| Aufgaben |
**1)** Schreiben Sie aus dem Text zur Terminsgebühr alles von „I. Keine fiktive“ bis hinunter zu „Verhandlung nicht vorgeschrieben.“ wortgetreu ab.
**2)** Nach welcher Vorschrift entscheidet das Gericht laut dem Text zur Terminsgebühr im selbstständigen Beweisverfahren durch Beschluss?

| Vorliegender Text |
☆ ☆ ☆ ☆ ☆ ☆ ☆
Einführung
Bei einem selbstständigen Beweisverfahren handelt es sich um ein Verfahren, das nach Teil 3 VV abgerechnet wird. Folglich kann hier auch eine Terminsgebühr anfallen.
I. Keine fiktive Terminsgebühr
Fiktive Terminsgebühr nicht möglich
Eine Terminsgebühr ist hier allerdings nur als "echte Terminsgebühr" möglich. Eine "fiktive Terminsgebühr" kann nicht entstehen. Voraussetzung für eine fiktive Terminsgebühr ist nämlich, dass ein Verfahren mit vorgeschriebener mündlicher Verhandlung zugrunde liegt. Bei einem selbstständigen Beweisverfahren handelt es sich jedoch nicht um ein Verfahren mit vorgeschriebener mündlicher Verhandlung. Nach § 490 Abs. 2 ZPO entscheidet das Gericht durch Beschluss. Wenn aber durch Beschluss entschieden wird, ist nach § 128 Abs. 4 ZPO eine mündliche Verhandlung nicht vorgeschrieben.
☆ ☆ ☆ ☆ ☆ ☆ ☆
| Datensatzauszug |
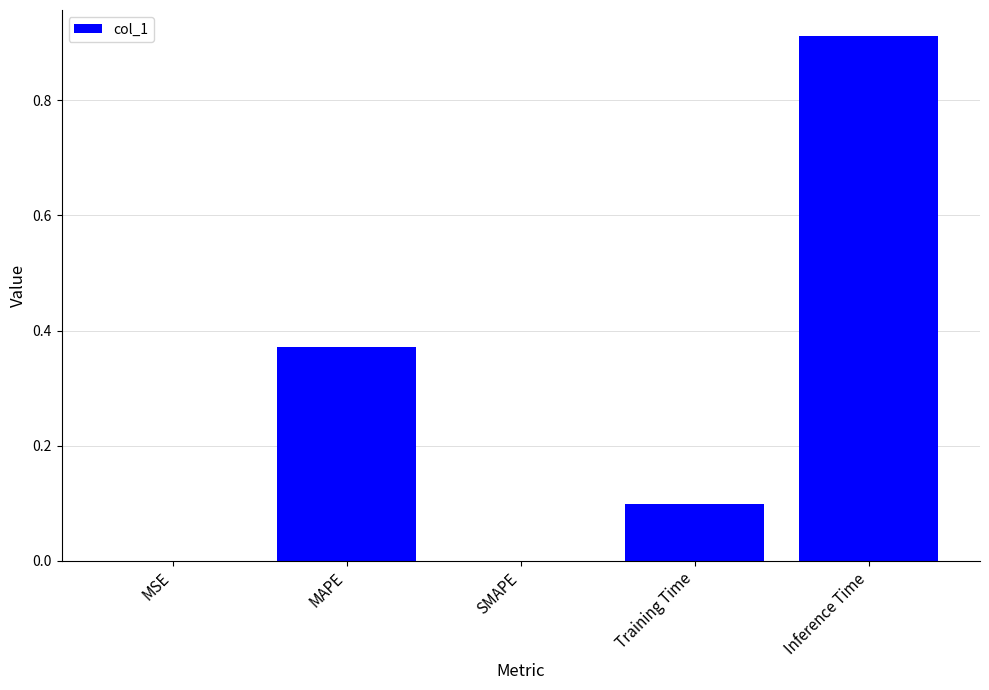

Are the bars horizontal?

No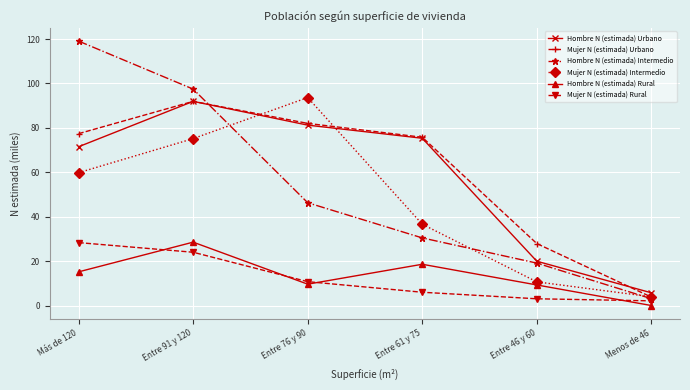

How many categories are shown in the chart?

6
☆ ☆ ☆ ☆ ☆ ☆ ☆
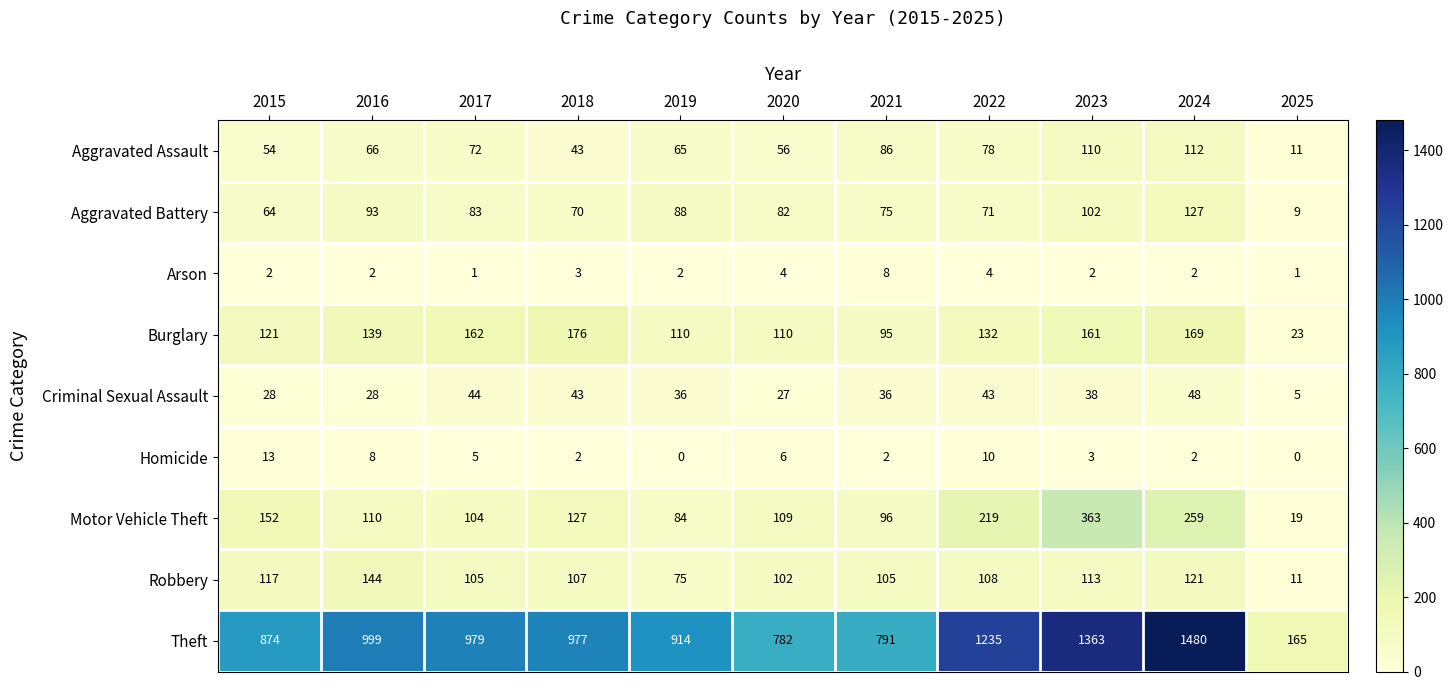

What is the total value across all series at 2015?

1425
☆ ☆ ☆ ☆ ☆ ☆ ☆
| Lösungen |
**1)**
I. Keine fiktive Terminsgebühr
Fiktive Terminsgebühr nicht möglich
Eine Terminsgebühr ist hier allerdings nur als "echte Terminsgebühr" möglich. Eine "fiktive Terminsgebühr" kann nicht entstehen. Voraussetzung für eine fiktive Terminsgebühr ist nämlich, dass ein Verfahren mit vorgeschriebener mündlicher Verhandlung zugrunde liegt. Bei einem selbstständigen Beweisverfahren handelt es sich jedoch nicht um ein Verfahren mit vorgeschriebener mündlicher Verhandlung. Nach § 490 Abs. 2 ZPO entscheidet das Gericht durch Beschluss. Wenn aber durch Beschluss entschieden wird, ist nach § 128 Abs. 4 ZPO eine mündliche Verhandlung nicht vorgeschrieben.

**2)** Nach § 490 Abs. 2 ZPO.